Official recommendation: worker_processes = number of cores CPU

set worker_processes 16;

Solution 2:

Sporadic 502 errors from load balancers, such as HAProxy and nginx, are usually caused by something getting cut off mid stream between the LB and the Web Server.

Try running one of your web servers, or a test copy of it, through GDB and see if you see a segmentation fault when generating test traffic (use ab or jMeter or similar to simulate the traffic).

I had to solve a very similar scenario/problem recently. I'd ruled out resources etc causing the issue as I had pretty comprehensive monitoring that was helping me there. In the end I found that the 502 error was coming from the web server behind the load balancer returning invalid (in this case empty) HTTP responses to the LB.

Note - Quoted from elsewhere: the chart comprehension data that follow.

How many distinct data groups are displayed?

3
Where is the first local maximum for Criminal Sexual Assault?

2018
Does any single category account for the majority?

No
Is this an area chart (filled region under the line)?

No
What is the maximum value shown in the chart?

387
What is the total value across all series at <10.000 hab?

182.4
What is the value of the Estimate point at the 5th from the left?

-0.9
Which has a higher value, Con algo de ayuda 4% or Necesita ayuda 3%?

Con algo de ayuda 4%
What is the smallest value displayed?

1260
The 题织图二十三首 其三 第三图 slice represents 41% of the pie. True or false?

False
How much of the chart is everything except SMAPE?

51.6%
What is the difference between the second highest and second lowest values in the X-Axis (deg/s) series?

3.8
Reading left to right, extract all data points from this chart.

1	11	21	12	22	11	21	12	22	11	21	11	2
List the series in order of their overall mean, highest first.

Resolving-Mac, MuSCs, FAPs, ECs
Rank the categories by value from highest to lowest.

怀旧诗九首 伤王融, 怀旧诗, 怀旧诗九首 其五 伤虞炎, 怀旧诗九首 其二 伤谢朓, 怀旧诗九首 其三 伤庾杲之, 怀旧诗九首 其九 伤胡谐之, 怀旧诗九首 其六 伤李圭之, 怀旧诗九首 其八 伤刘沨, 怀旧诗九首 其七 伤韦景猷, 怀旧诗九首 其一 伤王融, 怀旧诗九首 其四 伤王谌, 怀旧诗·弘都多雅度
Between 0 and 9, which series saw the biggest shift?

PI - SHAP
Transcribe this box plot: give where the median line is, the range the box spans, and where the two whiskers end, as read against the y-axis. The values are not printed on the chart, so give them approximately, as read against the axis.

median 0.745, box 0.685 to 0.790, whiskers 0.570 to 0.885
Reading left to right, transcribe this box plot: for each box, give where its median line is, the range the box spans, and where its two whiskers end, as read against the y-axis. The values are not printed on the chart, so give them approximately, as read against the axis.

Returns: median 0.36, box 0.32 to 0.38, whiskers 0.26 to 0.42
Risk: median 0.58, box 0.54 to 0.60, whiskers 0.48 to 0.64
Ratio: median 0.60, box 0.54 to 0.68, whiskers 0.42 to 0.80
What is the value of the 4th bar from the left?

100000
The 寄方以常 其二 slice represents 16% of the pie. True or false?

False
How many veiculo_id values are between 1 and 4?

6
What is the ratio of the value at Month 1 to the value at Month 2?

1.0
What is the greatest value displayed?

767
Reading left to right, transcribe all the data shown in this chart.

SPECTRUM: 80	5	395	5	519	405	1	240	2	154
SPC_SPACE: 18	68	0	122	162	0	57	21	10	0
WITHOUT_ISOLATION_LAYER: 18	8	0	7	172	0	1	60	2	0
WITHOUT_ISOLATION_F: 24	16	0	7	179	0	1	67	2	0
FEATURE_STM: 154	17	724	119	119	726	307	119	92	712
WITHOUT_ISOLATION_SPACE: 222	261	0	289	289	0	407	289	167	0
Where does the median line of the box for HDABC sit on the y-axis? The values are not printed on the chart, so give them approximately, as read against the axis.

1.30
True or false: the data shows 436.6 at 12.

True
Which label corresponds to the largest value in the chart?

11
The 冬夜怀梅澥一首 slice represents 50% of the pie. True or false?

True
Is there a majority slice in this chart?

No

I took one of the web servers and stopped the web server, then started it again via gdb then browsed the sited. Eventually after some clicking around I saw a segmentation fault happen, and this caused a 502 error to be visible. I took the backtrace from GDB and submitted it to PHP team as a bug, but the only fix for me was to switch distribution to work around the PHP bug that was there.

The segfault was causing the web server to send invalid content to the LB, and the LB was displaying a 502 error because as far as it's concerned the web server has disappeared "mid flow".

I know this doesn't directly answer your question, but it's a place to start looking. Assuming you do see a segfault you can get the stack trace from GDB then you can hopefully work backwards and find what function is causing the segmentation fault.